| Data shown |
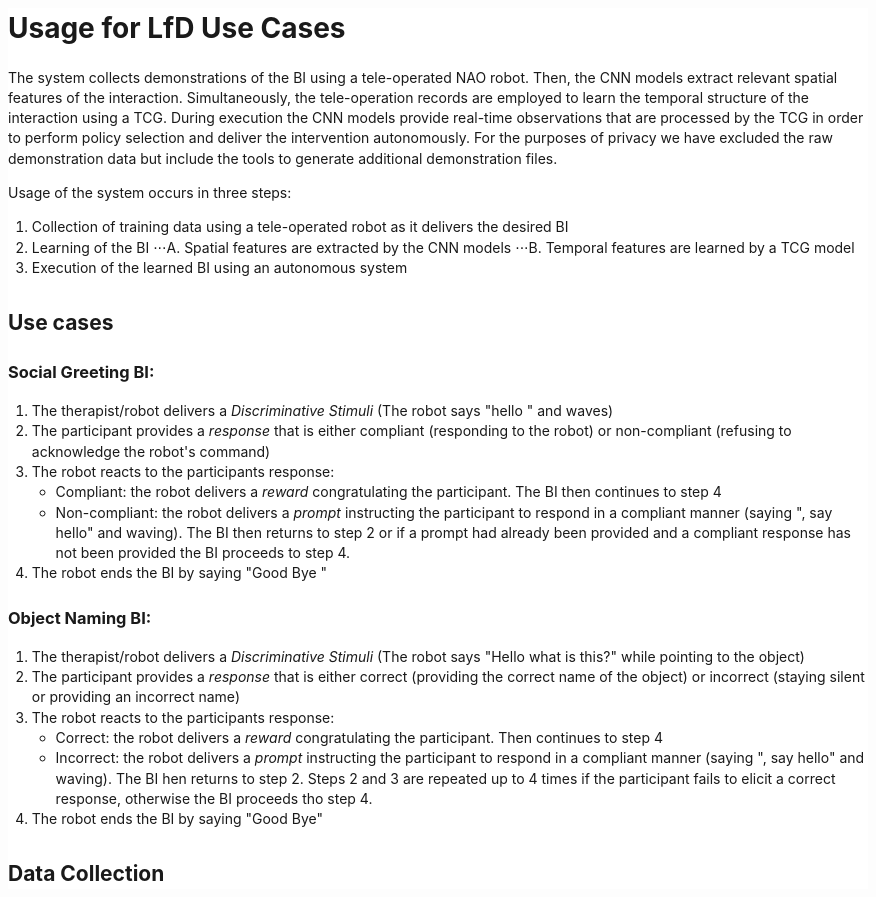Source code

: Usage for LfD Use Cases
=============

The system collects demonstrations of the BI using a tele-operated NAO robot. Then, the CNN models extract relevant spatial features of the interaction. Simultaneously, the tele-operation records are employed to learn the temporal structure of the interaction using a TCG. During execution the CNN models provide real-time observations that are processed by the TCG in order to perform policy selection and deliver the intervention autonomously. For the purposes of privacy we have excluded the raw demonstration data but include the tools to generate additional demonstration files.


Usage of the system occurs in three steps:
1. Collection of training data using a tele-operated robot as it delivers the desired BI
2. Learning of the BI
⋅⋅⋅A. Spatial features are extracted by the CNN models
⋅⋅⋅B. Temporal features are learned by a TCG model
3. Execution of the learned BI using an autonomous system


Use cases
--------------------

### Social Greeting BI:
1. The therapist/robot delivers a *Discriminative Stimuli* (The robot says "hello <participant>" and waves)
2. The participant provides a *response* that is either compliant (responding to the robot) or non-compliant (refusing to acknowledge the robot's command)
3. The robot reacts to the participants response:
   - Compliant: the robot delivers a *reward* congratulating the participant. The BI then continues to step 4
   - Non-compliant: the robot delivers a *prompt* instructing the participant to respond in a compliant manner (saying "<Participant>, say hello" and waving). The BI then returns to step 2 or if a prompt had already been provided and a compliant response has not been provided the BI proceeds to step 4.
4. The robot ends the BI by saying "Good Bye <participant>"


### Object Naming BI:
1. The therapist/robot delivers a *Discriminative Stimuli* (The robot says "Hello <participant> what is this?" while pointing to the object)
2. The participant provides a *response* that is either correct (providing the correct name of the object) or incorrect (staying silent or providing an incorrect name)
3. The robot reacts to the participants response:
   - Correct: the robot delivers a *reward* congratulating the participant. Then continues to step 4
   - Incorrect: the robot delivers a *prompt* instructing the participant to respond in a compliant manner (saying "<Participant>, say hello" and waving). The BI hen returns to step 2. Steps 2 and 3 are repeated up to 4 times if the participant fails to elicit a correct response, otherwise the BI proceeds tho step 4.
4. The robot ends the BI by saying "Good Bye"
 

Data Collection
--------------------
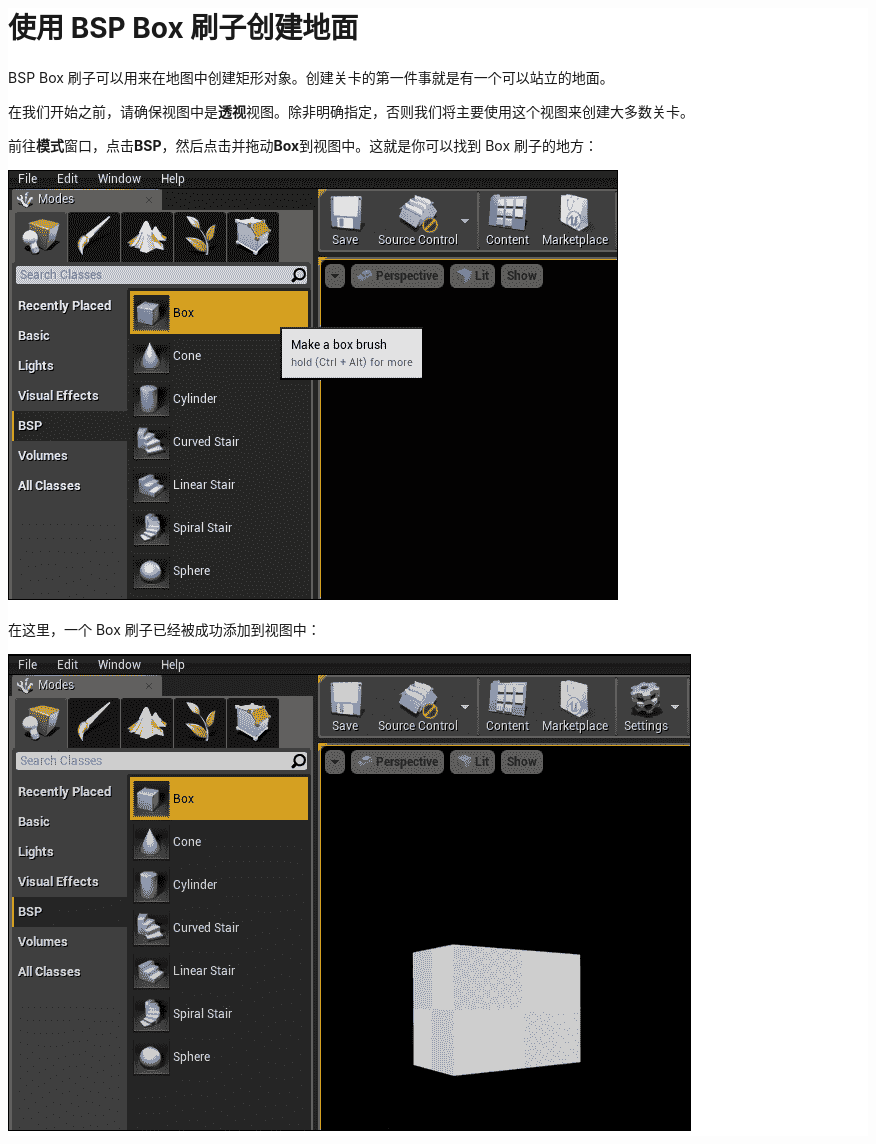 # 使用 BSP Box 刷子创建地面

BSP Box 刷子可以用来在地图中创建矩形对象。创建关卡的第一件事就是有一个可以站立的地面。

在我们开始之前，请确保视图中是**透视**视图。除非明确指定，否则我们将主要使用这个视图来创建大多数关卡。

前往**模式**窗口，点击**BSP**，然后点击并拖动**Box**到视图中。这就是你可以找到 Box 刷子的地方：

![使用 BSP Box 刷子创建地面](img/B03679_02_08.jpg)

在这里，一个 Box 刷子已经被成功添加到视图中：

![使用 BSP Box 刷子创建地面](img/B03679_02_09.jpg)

| Directions for this task |
Reproduce the listing with every occurrence of "tele-operated" swapped for "remote-controlled" and nothing else changed, leaving out the pictures.

| Result |
Source code

: Usage for LfD Use Cases
=============

The system collects demonstrations of the BI using a remote-controlled NAO robot. Then, the CNN models extract relevant spatial features of the interaction. Simultaneously, the tele-operation records are employed to learn the temporal structure of the interaction using a TCG. During execution the CNN models provide real-time observations that are processed by the TCG in order to perform policy selection and deliver the intervention autonomously. For the purposes of privacy we have excluded the raw demonstration data but include the tools to generate additional demonstration files.


Usage of the system occurs in three steps:
1. Collection of training data using a remote-controlled robot as it delivers the desired BI
2. Learning of the BI
⋅⋅⋅A. Spatial features are extracted by the CNN models
⋅⋅⋅B. Temporal features are learned by a TCG model
3. Execution of the learned BI using an autonomous system


Use cases
--------------------

### Social Greeting BI:
1. The therapist/robot delivers a *Discriminative Stimuli* (The robot says "hello <participant>" and waves)
2. The participant provides a *response* that is either compliant (responding to the robot) or non-compliant (refusing to acknowledge the robot's command)
3. The robot reacts to the participants response:
   - Compliant: the robot delivers a *reward* congratulating the participant. The BI then continues to step 4
   - Non-compliant: the robot delivers a *prompt* instructing the participant to respond in a compliant manner (saying "<Participant>, say hello" and waving). The BI then returns to step 2 or if a prompt had already been provided and a compliant response has not been provided the BI proceeds to step 4.
4. The robot ends the BI by saying "Good Bye <participant>"


### Object Naming BI:
1. The therapist/robot delivers a *Discriminative Stimuli* (The robot says "Hello <participant> what is this?" while pointing to the object)
2. The participant provides a *response* that is either correct (providing the correct name of the object) or incorrect (staying silent or providing an incorrect name)
3. The robot reacts to the participants response:
   - Correct: the robot delivers a *reward* congratulating the participant. Then continues to step 4
   - Incorrect: the robot delivers a *prompt* instructing the participant to respond in a compliant manner (saying "<Participant>, say hello" and waving). The BI hen returns to step 2. Steps 2 and 3 are repeated up to 4 times if the participant fails to elicit a correct response, otherwise the BI proceeds tho step 4.
4. The robot ends the BI by saying "Good Bye"
 

Data Collection
--------------------
 # 使用 BSP Box 刷子创建地面

BSP Box 刷子可以用来在地图中创建矩形对象。创建关卡的第一件事就是有一个可以站立的地面。

在我们开始之前，请确保视图中是**透视**视图。除非明确指定，否则我们将主要使用这个视图来创建大多数关卡。

前往**模式**窗口，点击**BSP**，然后点击并拖动**Box**到视图中。这就是你可以找到 Box 刷子的地方：

![使用 BSP Box 刷子创建地面](img/B03679_02_08.jpg)

在这里，一个 Box 刷子已经被成功添加到视图中：

![使用 BSP Box 刷子创建地面](img/B03679_02_09.jpg)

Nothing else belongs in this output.